Segue una carrellata di caratterizzazioni di personaggi scelti nello schieramento di Destra. «Il che porta diritto a Berlusconi [presidente del Milan Calcio e controverso Primo Ministro]» «Io non sono mai stata una sostenitrice di Berlusconi [...] ma non sarò neppure il suo Maramaldo» «Quale sarebbe secondo Lei [il suo] sbaglio principale?» «Il fatto che ritenendosi un genio [...] si circondi quasi sempre di persone che non valgono un fico [...] Un consigliere in gamba ce l'aveva [...] era Giuliano Ferrara [direttore de «Il Foglio» e, per propria affermazione, "collaboratore della CIA"]»

«Ho conosciuto più uomini al potere di quanti ne abbia conosciuti [Berlusconi] e posso garantire e cinque casi su dieci si trattava di poveri stronzi». Oriana Fallaci salva soltanto Khomeini, Deng Xiao Ping, Golda Meir e («forse») Indira Gandhi. Mentre i veri leader della nostra epoca sono soltanto Karol Wojtyla e Bin Laden. George W. Bush «non è un'aquila», John F. Kerry [candidato alla Casa Bianca] è (anche lui) «un piccolo Carlo Alberto del Colorado».

Quanto alle organizzazioni internazionali, per l'Unione Europea si tratta di «un club voluto dagli eterni padroni di questo continente cioè dalla Francia e dalla Germania [dimentica la signora Fallaci le radici italiane dell'Europa che nascono dal Manifesto di Ventotene] ... di una super nazione, di un super stato nel quale si parlano una quarantina di lingue ma conta solo il Francese, il Tedesco e l'Arabo». Quanto alle Nazioni Unite, «Che cosa ha mai fatto l'ONU, fuorché sprecare migliaia di miliardi e vivere di rendita sulle parole Pace e Umanitarismo? [...] Del resto l'ONU non ha mai condannato l'antisemitismo che appesta l'Europa».

«Le capita mai di cambiare idea?» «... sul tema della giustizia sociale non la cambiai [...] io non potrei mai schierarmi con la squadra di calcio che ha nome Destra»

C'è chi vede nei libri più recenti di Oriana Fallaci — che hanno ottenuto un seguito pazzesco e gloriosi risultati di vendita — un attacco all'Europa, orchestrato da una regia occulta.

Può essere.

Problemi ed esercizi
**a)** Traduci in inglese questa frase del brano su Oriana Fallaci: «C'è chi vede nei libri più recenti di Oriana Fallaci — che hanno ottenuto un seguito pazzesco e gloriosi risultati di vendita — un attacco all'Europa, orchestrato da una regia occulta.»
**b)** Prosegui il brano su Oriana Fallaci a partire dalla sua ultima frase.
Le righe riportate più avanti non servono per svolgere il lavoro.

Dati forniti
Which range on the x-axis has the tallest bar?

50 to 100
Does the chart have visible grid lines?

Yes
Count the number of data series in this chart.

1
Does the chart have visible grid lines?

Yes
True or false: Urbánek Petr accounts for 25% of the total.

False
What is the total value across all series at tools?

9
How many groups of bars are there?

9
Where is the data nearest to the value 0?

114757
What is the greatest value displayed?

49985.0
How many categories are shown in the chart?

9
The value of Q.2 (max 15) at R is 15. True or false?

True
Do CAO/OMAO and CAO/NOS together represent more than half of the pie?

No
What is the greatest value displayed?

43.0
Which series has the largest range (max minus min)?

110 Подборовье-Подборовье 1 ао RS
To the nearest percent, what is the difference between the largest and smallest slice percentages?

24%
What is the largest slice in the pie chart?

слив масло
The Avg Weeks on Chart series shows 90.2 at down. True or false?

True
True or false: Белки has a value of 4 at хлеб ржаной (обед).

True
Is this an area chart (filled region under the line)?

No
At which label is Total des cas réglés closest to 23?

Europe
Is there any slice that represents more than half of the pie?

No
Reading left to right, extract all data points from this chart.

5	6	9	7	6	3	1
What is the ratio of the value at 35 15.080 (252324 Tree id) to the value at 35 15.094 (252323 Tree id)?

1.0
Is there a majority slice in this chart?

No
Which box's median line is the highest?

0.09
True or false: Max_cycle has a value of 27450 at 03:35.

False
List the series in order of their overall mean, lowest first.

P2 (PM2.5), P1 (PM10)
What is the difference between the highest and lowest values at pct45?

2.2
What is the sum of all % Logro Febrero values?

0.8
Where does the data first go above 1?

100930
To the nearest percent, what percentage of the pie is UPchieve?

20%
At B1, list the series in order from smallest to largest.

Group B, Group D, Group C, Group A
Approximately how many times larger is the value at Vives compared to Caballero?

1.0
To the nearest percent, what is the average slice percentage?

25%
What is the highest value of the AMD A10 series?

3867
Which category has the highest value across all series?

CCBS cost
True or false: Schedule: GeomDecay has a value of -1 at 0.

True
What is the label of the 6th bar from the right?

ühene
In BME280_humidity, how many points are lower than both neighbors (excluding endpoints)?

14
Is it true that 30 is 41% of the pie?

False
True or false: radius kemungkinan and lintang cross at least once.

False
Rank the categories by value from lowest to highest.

Soluzioni degli esercizi
**a)** Some people see in Oriana Fallaci's most recent books, which have gained a huge following and glorious sales figures, an attack on Europe orchestrated by a hidden hand.

**b)**
Noi, in questa intervista, vediamo il tentativo estremo di un'artista di non morire del tutto. Come Luca Signorelli nel Duomo di Orvieto, autoritrattosi insieme all'Angelico in un angolo dell'affresco Storie e predicazione dell’Anticristo, o come Mozart, malato e solo, che dettò il proprio Requiem a quello che passa per essere stato il suo peggior nemico, il musicista e compositore Antonio Salieri. Ma con maggior leggerezza. La morte, dopo tutto, fa paura, ma è come il leone di Hailé Selassié, imperatore d'Etiopia: si nutriva di bistecche, ruggiva, ma la gente non la mangiava.

L'ultimo personaggio intervistato nel ciclo della Storia vissuta e testimoniata dalla giornalista Oriana Fallaci è così un simbolo dell'epoca che stiamo vivendo. L'ombra di se stesso, colpito da un male terminale, abbarbicato a ricordi eroici, ad idee contraddittorie e a giudizi che col tempo si sono trasformati in pregiudizi, è ammalato di un rancore astioso che si indovina provenire da un passato promettente, costellato di delusioni e, a lungo andare, trasformato in una vecchiaia senza speranza. Ma con la dignità e la fierezza che provengono da un'origine libertaria, colta, sprezzante, in fondo in fondo, anarchica e, nel caso personale della scrittrice, anche così tipicamente... fiorentina.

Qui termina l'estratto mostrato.